In 2005, Ocampo was a member of the Galileo mission's team . She led of the near-infrared mapping spectrometer (NIMS), on Galileo's project, acting as the science coordinator for flight project mission operations. Galileo was launched in 1989 in route to Jupiter, bearing four remote-sensing instruments, one of them being NIMS. Ocampo was in charge of scheduling the observations of Jupiter's moon Europa, and leading the data analysis. Adriana Ocampo and her colleges published the results of this study in the Icarus journal titled "Galileo's Multiinstrument Spectral View of Europa's Surface Composition".

Ocampo led the Juno mission which was in charge of developing strategic plans and recommendations for the research of Jupiter.

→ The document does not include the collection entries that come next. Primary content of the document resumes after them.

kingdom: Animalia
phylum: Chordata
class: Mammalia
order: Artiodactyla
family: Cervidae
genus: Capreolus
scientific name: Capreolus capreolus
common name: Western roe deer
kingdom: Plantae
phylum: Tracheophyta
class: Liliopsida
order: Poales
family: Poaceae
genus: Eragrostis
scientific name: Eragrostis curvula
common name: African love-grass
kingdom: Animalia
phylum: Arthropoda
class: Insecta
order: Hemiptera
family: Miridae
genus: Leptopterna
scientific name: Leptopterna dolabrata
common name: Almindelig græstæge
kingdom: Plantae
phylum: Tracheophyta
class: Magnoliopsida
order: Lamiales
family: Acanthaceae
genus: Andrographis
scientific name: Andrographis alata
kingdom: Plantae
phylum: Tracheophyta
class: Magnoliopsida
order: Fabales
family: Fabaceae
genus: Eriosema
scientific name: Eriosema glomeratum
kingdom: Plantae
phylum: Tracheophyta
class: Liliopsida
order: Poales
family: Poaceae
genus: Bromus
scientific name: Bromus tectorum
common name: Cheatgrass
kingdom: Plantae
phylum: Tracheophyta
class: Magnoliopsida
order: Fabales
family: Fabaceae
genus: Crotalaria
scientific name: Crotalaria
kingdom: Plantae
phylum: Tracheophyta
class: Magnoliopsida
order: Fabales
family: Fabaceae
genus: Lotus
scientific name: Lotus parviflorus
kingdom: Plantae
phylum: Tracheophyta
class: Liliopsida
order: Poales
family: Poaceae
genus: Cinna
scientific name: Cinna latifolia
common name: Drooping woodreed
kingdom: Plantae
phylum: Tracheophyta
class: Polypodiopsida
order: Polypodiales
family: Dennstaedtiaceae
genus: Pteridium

Juno is the first spacecraft built with solar panels with a span exceeding 8 m.

==Honors and awards==
Ocampo received the Woman of the Year Award in Science from the Comisión Femenil in Los Angeles in 1992. She also received the Advisory Council for Women Award at JPL in 1996 and the Science and Technology Award from the Chicano Federation in 1997.

In 2002, Ocampo was named one of the 50 Most Important Women in Science by the science magazine Discover.

Asteroid 177120 Ocampo Uría, discovered by American astronomer Marc Buie at the Kitt Peak National Observatory in 2003, was named after Adriana Ocampo.

In March 2022, Ocampo was honored at the Latin America Lifetime Awards virtual ceremony for her inspiring legacy as a scientist.